┌─ INFORMATION SHOWN
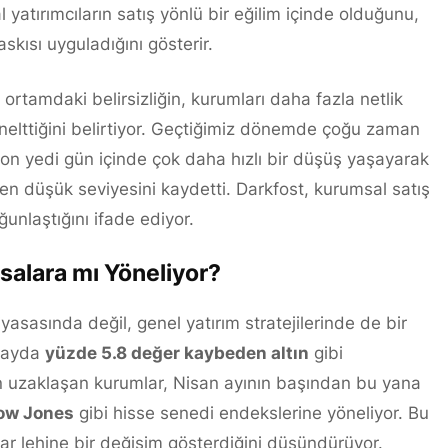
yatırımcıların satış yönlü bir eğilim içinde olduğunu,
skısı uyguladığını gösterir.
ortamdaki belirsizliğin, kurumları daha fazla netlik
elttiğini belirtiyor. Geçtiğimiz dönemde çoğu zaman
n yedi gün içinde çok daha hızlı bir düşüş yaşayarak
 en düşük seviyesini kaydetti. Darkfost, kurumsal satış
nlaştığını ifade ediyor.
salara mı Yöneliyor?
yasasında değil, genel yatırım stratejilerinde de bir
r ayda
yüzde 5.8 değer kaybeden altın
gibi
 uzaklaşan kurumlar, Nisan ayının başından bu yana
ow Jones
gibi hisse senedi endekslerine yöneliyor. Bu
lar lehine bir değişim gösterdiğini düşündürüyor.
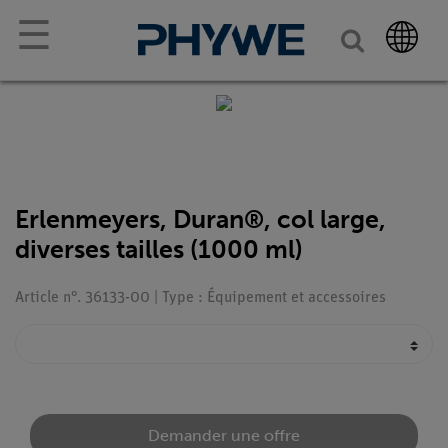
☰
Erlenmeyers, Duran®, col large,
diverses tailles (1000 ml)
Article n°. 36133-00 | Type : Équipement et accessoires
Demander une offre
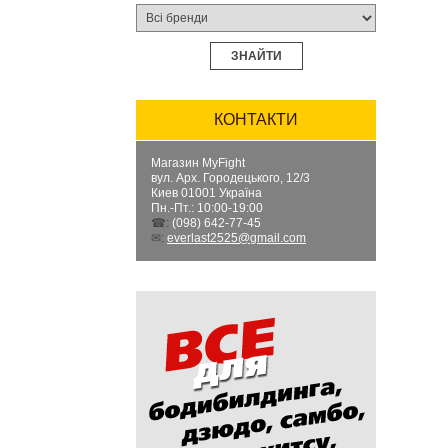
ЗНАЙТИ
КОНТАКТИ
Магазин MyFight
вул. Арх. Городецького, 12/3
Киев
01001
Україна
Пн.-Пт.: 10:00-19:00
☎:
(098) 642-77-45
✉:
everlast2525@gmail.com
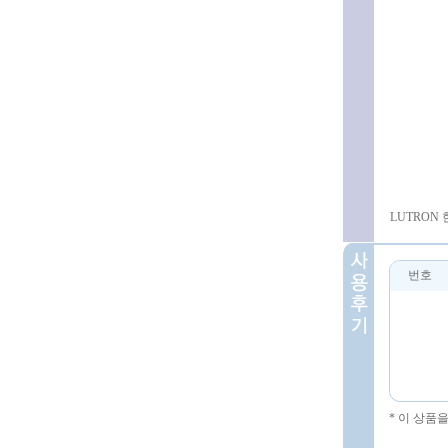
LUTRON 
번호
* 이 상품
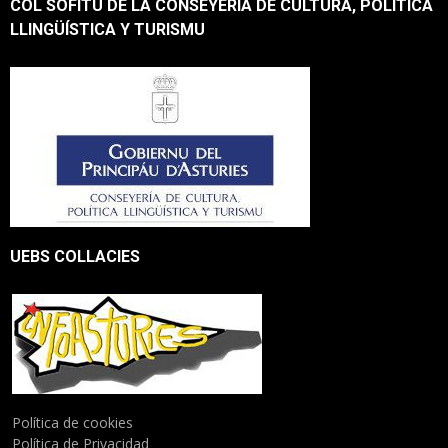
COL SOFITU DE LA CONSEYERÍA DE CULTURA, POLÍTICA
LLINGÜÍSTICA Y TURISMU
UEBS COLLACIES
Política de cookies
Política de Privacidad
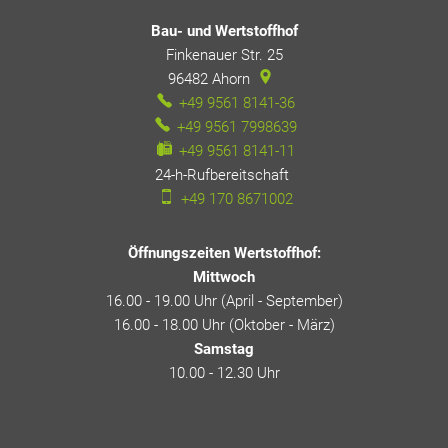
Bau- und Wertstoffhof
Finkenauer Str. 25
96482
Ahorn
+49 9561 8141-36
+49 9561 7998639
+49 9561 8141-11
24-h-Rufbereitschaft
24-h-Rufbereitschaft
+49 170 8671002
Öffnungszeiten Wertstoffhof:
Mittwoch
16.00 - 19.00 Uhr (April - September)
16.00 - 18.00 Uhr (Oktober - März)
Samstag
10.00 - 12.30 Uhr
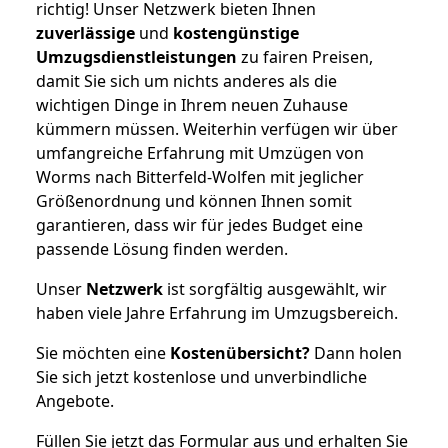
richtig! Unser Netzwerk bieten Ihnen
zuverlässige
und
kostengünstige
Umzugsdienstleistungen
zu fairen Preisen,
damit Sie sich um nichts anderes als die
wichtigen Dinge in Ihrem neuen Zuhause
kümmern müssen. Weiterhin verfügen wir über
umfangreiche Erfahrung mit Umzügen von
Worms nach Bitterfeld-Wolfen mit jeglicher
Größenordnung und können Ihnen somit
garantieren, dass wir für jedes Budget eine
passende Lösung finden werden.
Unser
Netzwerk
ist sorgfältig ausgewählt, wir
haben viele Jahre Erfahrung im Umzugsbereich.
Sie möchten eine
Kostenübersicht?
Dann holen
Sie sich jetzt kostenlose und unverbindliche
Angebote.
Füllen Sie jetzt das Formular aus und erhalten Sie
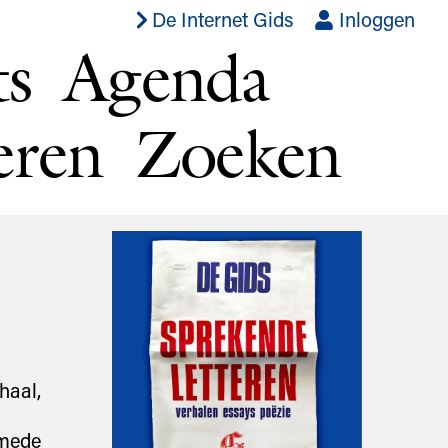
De Internet Gids
Inloggen
ts
Agenda
eren
Zoeken
haal,
 mede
└─
How many lines in the rows above contain the string "içinde"? Case counts, so treat uppercase and lowercase letters as different. Give only the number.

2